Action item:
Return the data below unchanged, without images.
═════ Dataset records
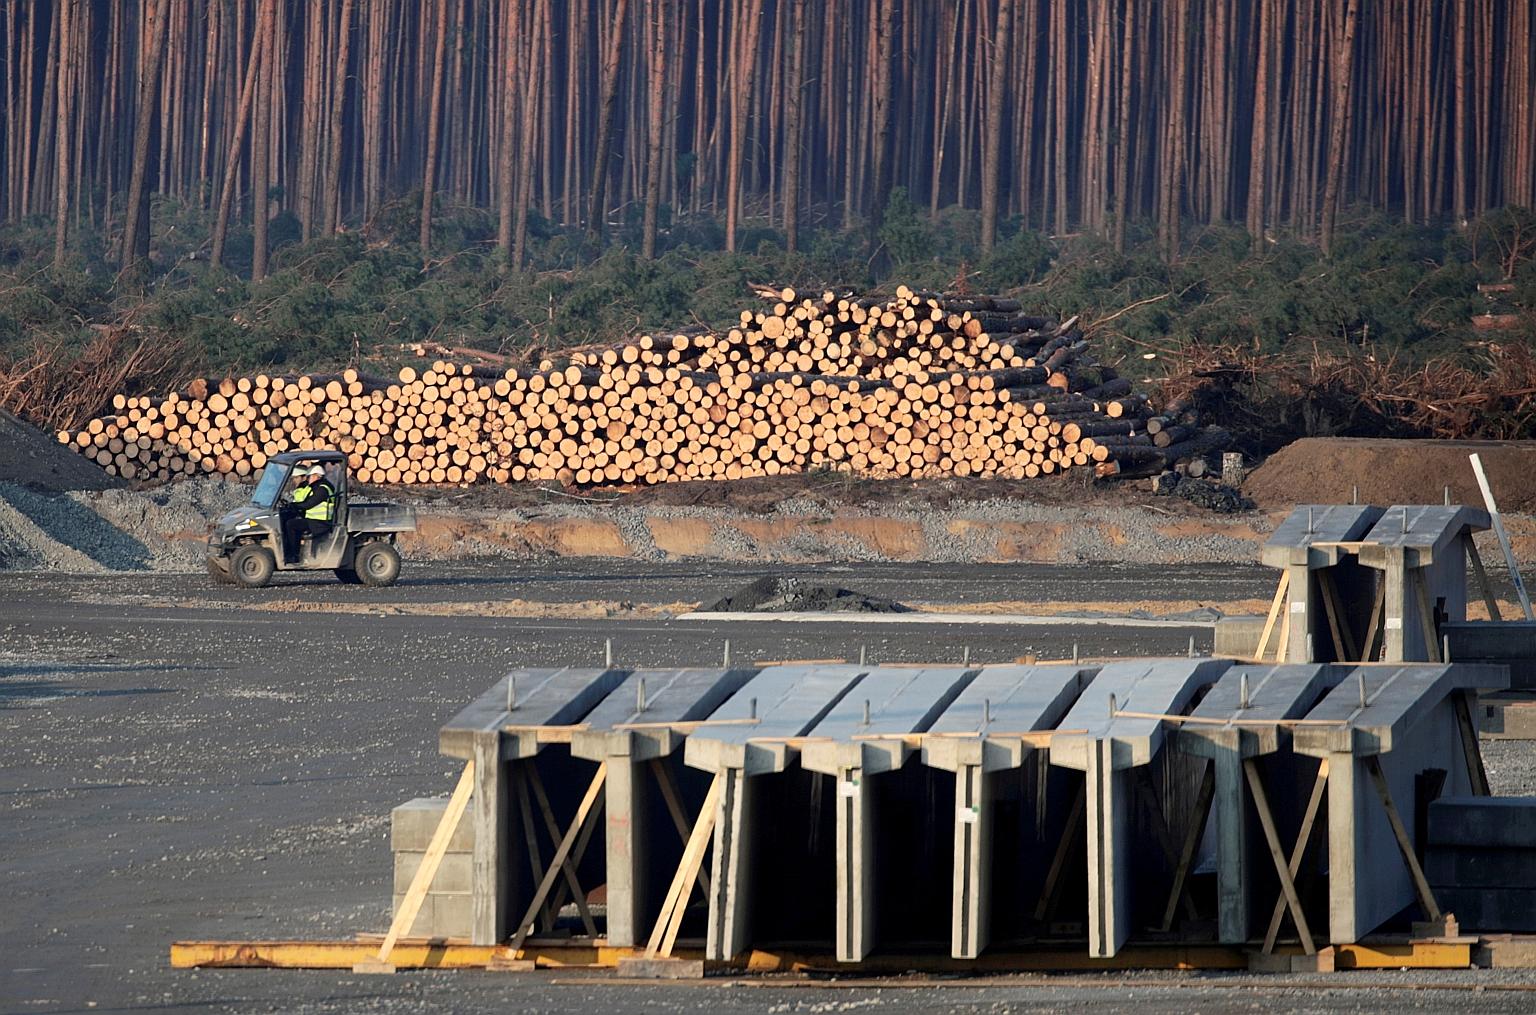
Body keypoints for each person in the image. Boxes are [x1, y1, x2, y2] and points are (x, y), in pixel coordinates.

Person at [282, 464, 336, 564]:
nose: (307, 479)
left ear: (316, 476)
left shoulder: (322, 489)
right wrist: (293, 505)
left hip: (321, 523)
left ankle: (294, 556)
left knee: (291, 524)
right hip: (314, 520)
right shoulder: (317, 487)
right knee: (290, 521)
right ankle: (289, 553)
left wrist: (295, 506)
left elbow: (309, 504)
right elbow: (305, 501)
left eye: (309, 476)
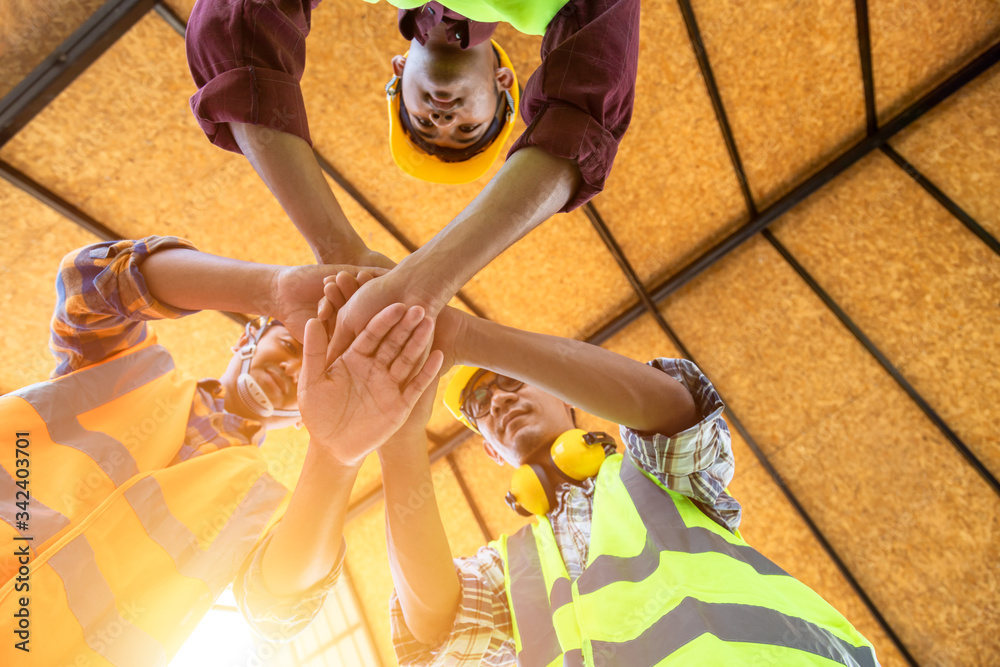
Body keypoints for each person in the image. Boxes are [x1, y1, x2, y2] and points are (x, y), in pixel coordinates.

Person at [360, 292, 881, 666]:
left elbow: (674, 407)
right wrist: (399, 436)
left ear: (565, 395)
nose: (497, 400)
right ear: (491, 452)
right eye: (479, 405)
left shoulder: (653, 471)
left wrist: (468, 336)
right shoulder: (505, 568)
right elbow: (434, 620)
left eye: (510, 379)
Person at [0, 236, 440, 664]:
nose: (292, 368)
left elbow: (278, 611)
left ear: (306, 417)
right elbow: (89, 280)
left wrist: (336, 456)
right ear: (250, 335)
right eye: (289, 344)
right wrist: (272, 289)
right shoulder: (127, 370)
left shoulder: (266, 506)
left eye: (315, 370)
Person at [185, 0, 639, 357]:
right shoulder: (554, 6)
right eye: (467, 129)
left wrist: (339, 250)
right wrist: (426, 282)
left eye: (424, 123)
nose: (443, 119)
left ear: (399, 77)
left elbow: (235, 30)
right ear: (504, 82)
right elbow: (583, 117)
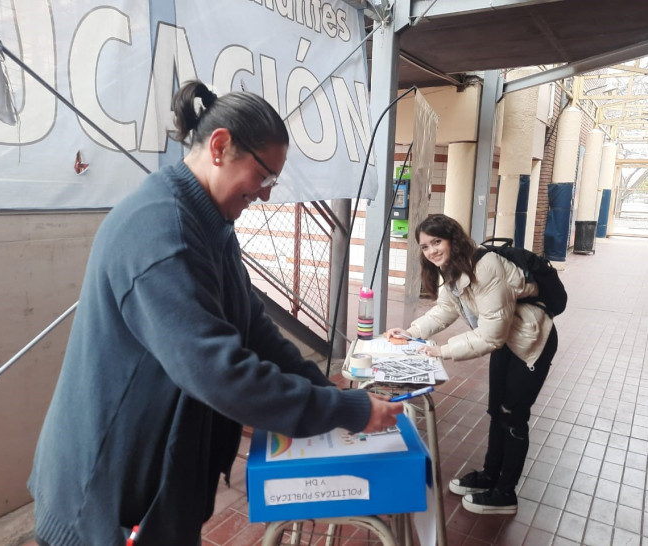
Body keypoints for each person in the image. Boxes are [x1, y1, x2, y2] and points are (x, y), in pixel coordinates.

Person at [28, 81, 403, 546]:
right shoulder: (161, 228)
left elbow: (256, 332)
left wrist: (328, 393)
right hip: (103, 496)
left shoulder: (212, 225)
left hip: (155, 485)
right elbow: (221, 373)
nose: (266, 195)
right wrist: (344, 409)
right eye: (264, 177)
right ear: (221, 146)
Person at [386, 214, 558, 515]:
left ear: (453, 238)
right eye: (425, 247)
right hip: (507, 339)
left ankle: (505, 494)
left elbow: (490, 336)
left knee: (513, 416)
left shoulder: (486, 266)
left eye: (436, 242)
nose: (432, 251)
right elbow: (444, 310)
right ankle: (490, 475)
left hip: (531, 342)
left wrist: (441, 351)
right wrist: (412, 333)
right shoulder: (452, 268)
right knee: (496, 411)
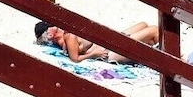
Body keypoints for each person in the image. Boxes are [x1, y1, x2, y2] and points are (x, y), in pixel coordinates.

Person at [34, 21, 162, 63]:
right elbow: (75, 59)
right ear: (50, 33)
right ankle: (171, 58)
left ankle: (159, 52)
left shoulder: (66, 35)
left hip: (109, 42)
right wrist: (94, 54)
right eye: (50, 24)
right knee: (153, 31)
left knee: (143, 24)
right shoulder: (68, 37)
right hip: (109, 52)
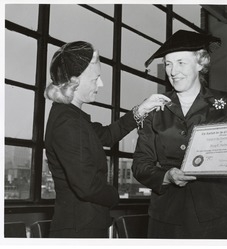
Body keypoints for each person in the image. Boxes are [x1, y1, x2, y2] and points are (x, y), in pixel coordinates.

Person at [132, 30, 227, 238]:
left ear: (200, 63)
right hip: (168, 217)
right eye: (168, 64)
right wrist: (167, 176)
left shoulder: (226, 103)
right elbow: (140, 165)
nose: (173, 71)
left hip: (220, 215)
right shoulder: (154, 108)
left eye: (181, 63)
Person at [44, 41, 170, 238]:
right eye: (96, 78)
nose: (100, 84)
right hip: (79, 232)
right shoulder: (67, 123)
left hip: (83, 226)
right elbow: (87, 187)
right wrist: (115, 196)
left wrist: (142, 109)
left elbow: (107, 135)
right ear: (75, 81)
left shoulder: (72, 117)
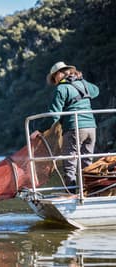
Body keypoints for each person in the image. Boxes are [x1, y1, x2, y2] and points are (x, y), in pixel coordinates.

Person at [45, 61, 99, 191]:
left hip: (74, 128)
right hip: (91, 128)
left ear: (58, 74)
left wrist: (41, 130)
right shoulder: (83, 83)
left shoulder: (62, 88)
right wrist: (81, 80)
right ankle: (90, 191)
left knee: (70, 163)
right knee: (87, 162)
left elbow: (54, 114)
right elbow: (96, 91)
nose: (54, 81)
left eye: (54, 78)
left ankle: (72, 193)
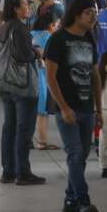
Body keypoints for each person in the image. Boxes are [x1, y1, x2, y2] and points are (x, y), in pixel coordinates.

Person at [44, 0, 102, 212]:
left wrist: (99, 109)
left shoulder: (89, 39)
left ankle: (70, 201)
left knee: (81, 156)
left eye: (95, 13)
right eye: (90, 13)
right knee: (75, 154)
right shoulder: (58, 40)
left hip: (87, 107)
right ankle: (84, 202)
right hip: (66, 108)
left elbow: (95, 75)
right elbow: (50, 76)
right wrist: (63, 107)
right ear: (77, 14)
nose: (94, 18)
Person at [0, 0, 45, 185]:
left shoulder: (2, 27)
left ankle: (8, 171)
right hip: (21, 85)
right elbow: (24, 55)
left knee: (9, 127)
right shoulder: (19, 28)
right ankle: (23, 172)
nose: (28, 7)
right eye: (25, 4)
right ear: (16, 8)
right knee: (24, 129)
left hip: (5, 82)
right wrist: (36, 52)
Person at [30, 12, 61, 151]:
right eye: (56, 25)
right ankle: (42, 142)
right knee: (42, 112)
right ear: (51, 25)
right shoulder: (50, 37)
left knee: (29, 111)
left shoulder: (30, 34)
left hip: (27, 77)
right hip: (42, 76)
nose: (57, 27)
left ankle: (27, 140)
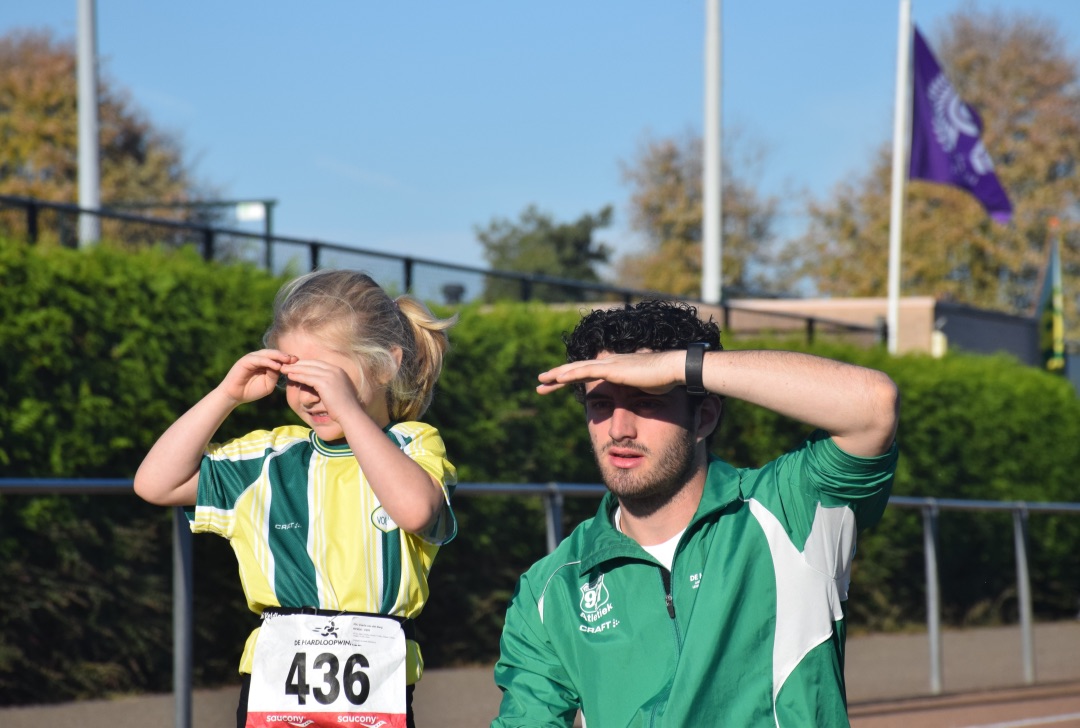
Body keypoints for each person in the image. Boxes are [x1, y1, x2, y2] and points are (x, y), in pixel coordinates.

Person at [491, 300, 900, 727]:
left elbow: (874, 405)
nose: (618, 429)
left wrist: (678, 367)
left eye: (647, 401)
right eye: (601, 404)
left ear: (704, 417)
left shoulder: (789, 507)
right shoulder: (551, 587)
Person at [134, 269, 458, 728]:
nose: (310, 396)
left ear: (386, 365)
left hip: (378, 692)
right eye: (295, 379)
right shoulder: (267, 458)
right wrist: (226, 395)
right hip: (273, 692)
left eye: (325, 376)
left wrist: (348, 408)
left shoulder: (413, 445)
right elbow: (155, 484)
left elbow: (415, 510)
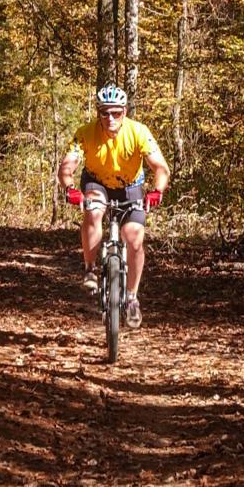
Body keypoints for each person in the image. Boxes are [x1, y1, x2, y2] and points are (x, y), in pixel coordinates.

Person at [55, 84, 171, 328]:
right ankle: (90, 268)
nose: (110, 118)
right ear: (98, 113)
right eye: (105, 112)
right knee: (94, 210)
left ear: (125, 112)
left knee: (134, 237)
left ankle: (131, 297)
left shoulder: (139, 132)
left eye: (116, 113)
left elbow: (160, 167)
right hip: (97, 181)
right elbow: (67, 165)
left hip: (130, 186)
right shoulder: (85, 133)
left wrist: (156, 192)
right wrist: (70, 188)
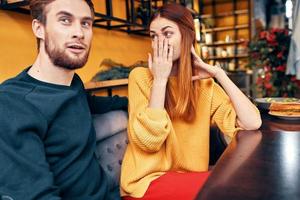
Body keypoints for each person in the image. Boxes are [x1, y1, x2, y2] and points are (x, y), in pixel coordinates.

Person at [120, 3, 261, 199]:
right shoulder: (141, 77)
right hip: (145, 183)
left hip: (187, 181)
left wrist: (219, 74)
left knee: (243, 183)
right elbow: (149, 142)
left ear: (187, 37)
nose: (158, 42)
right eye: (153, 36)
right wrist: (160, 80)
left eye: (167, 34)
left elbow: (252, 122)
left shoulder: (203, 85)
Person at [0, 0, 127, 199]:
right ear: (39, 28)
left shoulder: (73, 85)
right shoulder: (12, 103)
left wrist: (159, 96)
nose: (79, 32)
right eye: (65, 20)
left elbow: (110, 104)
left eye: (86, 23)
══════════
Answer to this problem:
Body keypoints for each person in the image. Boxes are [x1, y1, x2, y2] and points are (x, y), in pixel coordinates.

Person at [282, 464, 336, 564]:
nose: (307, 479)
left ear: (316, 476)
left shoulder: (322, 489)
right wrist: (293, 505)
left hip: (321, 523)
left ankle: (294, 556)
left knee: (291, 524)
right hip: (314, 520)
right shoulder: (317, 487)
right knee: (290, 521)
right ankle: (289, 553)
left wrist: (295, 506)
left elbow: (309, 504)
right elbow: (305, 501)
left eye: (309, 476)
Body keypoints for each person in the image. Boxes are [x1, y1, x2, y2] and points are (x, y), in pixel coordinates.

Person at [360, 292, 881, 666]:
left elbow: (674, 407)
right wrist: (399, 436)
left ear: (565, 395)
nose: (497, 400)
right ear: (491, 452)
right eye: (479, 405)
left shoulder: (653, 471)
left wrist: (468, 336)
right shoulder: (505, 568)
right elbow: (434, 620)
left eye: (510, 379)
Person at [0, 236, 440, 664]:
nose: (292, 368)
left elbow: (278, 611)
left ear: (306, 417)
right elbow: (89, 280)
left wrist: (336, 456)
right ear: (250, 335)
right eye: (289, 344)
right wrist: (272, 289)
right shoulder: (127, 370)
left shoulder: (266, 506)
left eye: (315, 370)
Person at [185, 0, 639, 357]:
right shoulder: (554, 6)
right eye: (467, 129)
left wrist: (339, 250)
right wrist: (426, 282)
left eye: (424, 123)
nose: (443, 119)
left ear: (399, 77)
left elbow: (235, 30)
right ear: (504, 82)
right elbow: (583, 117)
Body keypoints for each person in the image. Boxes are [x1, y1, x2, y2] and points are (x, y), in pixel coordinates.

Person at [28, 81, 403, 546]:
right shoulder: (161, 228)
left elbow: (256, 332)
left wrist: (328, 393)
right hip: (103, 496)
left shoulder: (212, 225)
left hip: (155, 485)
right elbow: (221, 373)
nose: (266, 195)
right wrist: (344, 409)
right eye: (264, 177)
right ear: (221, 146)
Person at [386, 214, 558, 515]:
left ear: (453, 238)
right eye: (425, 247)
right hip: (507, 339)
left ankle: (505, 494)
left elbow: (490, 336)
left knee: (513, 416)
left shoulder: (486, 266)
left eye: (436, 242)
nose: (432, 251)
right elbow: (444, 310)
right ankle: (490, 475)
left hip: (531, 342)
left wrist: (441, 351)
right wrist: (412, 333)
right shoulder: (452, 268)
right knee: (496, 411)
Body keypoints for each person in the image. Boxes are [x1, y1, x2, y2] and points are (x, y), in pixel coordinates.

Person at [34, 21, 162, 63]:
right elbow: (75, 59)
right ear: (50, 33)
right ankle: (171, 58)
left ankle: (159, 52)
left shoulder: (66, 35)
left hip: (109, 42)
right wrist: (94, 54)
right eye: (50, 24)
right knee: (153, 31)
left knee: (143, 24)
right shoulder: (68, 37)
right hip: (109, 52)
Body keypoints for each person in the image. Boxes are [x1, y1, x2, y2] and points are (x, y), in pixel coordinates.

Person at [132, 30, 227, 238]:
left ear: (200, 63)
right hip: (168, 217)
right eye: (168, 64)
right wrist: (167, 176)
left shoulder: (226, 103)
right elbow: (140, 165)
nose: (173, 71)
left hip: (220, 215)
right shoulder: (154, 108)
left eye: (181, 63)
Person at [44, 41, 170, 238]:
right eye: (96, 78)
nose: (100, 84)
right hip: (79, 232)
right shoulder: (67, 123)
left hip: (83, 226)
right elbow: (87, 187)
right wrist: (115, 196)
left wrist: (142, 109)
left elbow: (107, 135)
right ear: (75, 81)
left shoulder: (72, 117)
Body keypoints for each person in the image. Boxes are [x1, y1, x2, y2] and points are (x, y), in pixel coordinates.

Person at [45, 61, 99, 191]:
left hip: (74, 128)
right hip: (91, 128)
left ear: (58, 74)
left wrist: (41, 130)
right shoulder: (83, 83)
left shoulder: (62, 88)
right wrist: (81, 80)
right ankle: (90, 191)
left knee: (70, 163)
right knee: (87, 162)
left elbow: (54, 114)
right elbow: (96, 91)
nose: (54, 81)
left eye: (54, 78)
left ankle: (72, 193)
Body keypoints for each person in the image. Boxes are [x1, y1, x2, y2] and points are (x, y), in pixel coordinates.

Person at [44, 0, 102, 212]:
left wrist: (99, 109)
left shoulder: (89, 39)
left ankle: (70, 201)
left knee: (81, 156)
left eye: (95, 13)
right eye: (90, 13)
right knee: (75, 154)
right shoulder: (58, 40)
left hip: (87, 107)
right ankle: (84, 202)
right hip: (66, 108)
left elbow: (95, 75)
right elbow: (50, 76)
right wrist: (63, 107)
right ear: (77, 14)
nose: (94, 18)
Person at [0, 0, 45, 185]:
left shoulder: (2, 27)
left ankle: (8, 171)
right hip: (21, 85)
right elbow: (24, 55)
left knee: (9, 127)
right shoulder: (19, 28)
right ankle: (23, 172)
nose: (28, 7)
right eye: (25, 4)
right ear: (16, 8)
right knee: (24, 129)
left hip: (5, 82)
right wrist: (36, 52)
Person at [30, 12, 61, 151]:
right eye: (56, 25)
right ankle: (42, 142)
right knee: (42, 112)
right ear: (51, 25)
right shoulder: (50, 37)
left knee: (29, 111)
left shoulder: (30, 34)
left hip: (27, 77)
right hip: (42, 76)
nose: (57, 27)
left ankle: (27, 140)
Body keypoints for each person in the image. Boxes are [x1, y1, x2, y2] and points are (x, y), in pixel coordinates.

Person at [491, 300, 900, 727]:
left elbow: (874, 405)
nose: (618, 429)
left wrist: (678, 367)
left eye: (647, 401)
right eye: (601, 404)
left ear: (704, 417)
left shoulder: (789, 507)
right shoulder: (551, 587)
Person at [134, 269, 458, 728]:
nose: (310, 396)
left ear: (386, 365)
left hip: (378, 692)
right eye: (295, 379)
right shoulder: (267, 458)
right wrist: (226, 395)
right hip: (273, 692)
left eye: (325, 376)
left wrist: (348, 408)
left shoulder: (413, 445)
right elbow: (155, 484)
left elbow: (415, 510)
Body keypoints for each person in the image. Boxes are [x1, y1, x2, y2] and points are (x, y), in pixel coordinates.

Person at [55, 84, 171, 328]:
right ankle: (90, 268)
nose: (110, 118)
right ear: (98, 113)
right eye: (105, 112)
right knee: (94, 210)
left ear: (125, 112)
left knee: (134, 237)
left ankle: (131, 297)
left shoulder: (139, 132)
left eye: (116, 113)
left elbow: (160, 167)
right hip: (97, 181)
right elbow: (67, 165)
left hip: (130, 186)
right shoulder: (85, 133)
left wrist: (156, 192)
right wrist: (70, 188)
Body keypoints for each person in the image. Boxes are [x1, y1, x2, y2] and points are (x, y), in pixel coordinates.

Person at [120, 3, 261, 199]:
right shoulder: (141, 77)
right hip: (145, 183)
left hip: (187, 181)
left wrist: (219, 74)
left knee: (243, 183)
right elbow: (149, 142)
left ear: (187, 37)
nose: (158, 42)
right eye: (153, 36)
right wrist: (160, 80)
left eye: (167, 34)
left elbow: (252, 122)
left shoulder: (203, 85)
Person at [0, 0, 127, 199]:
right ear: (39, 28)
left shoulder: (73, 85)
right shoulder: (12, 103)
left wrist: (159, 96)
nose: (79, 32)
right eye: (65, 20)
left elbow: (110, 104)
left eye: (86, 23)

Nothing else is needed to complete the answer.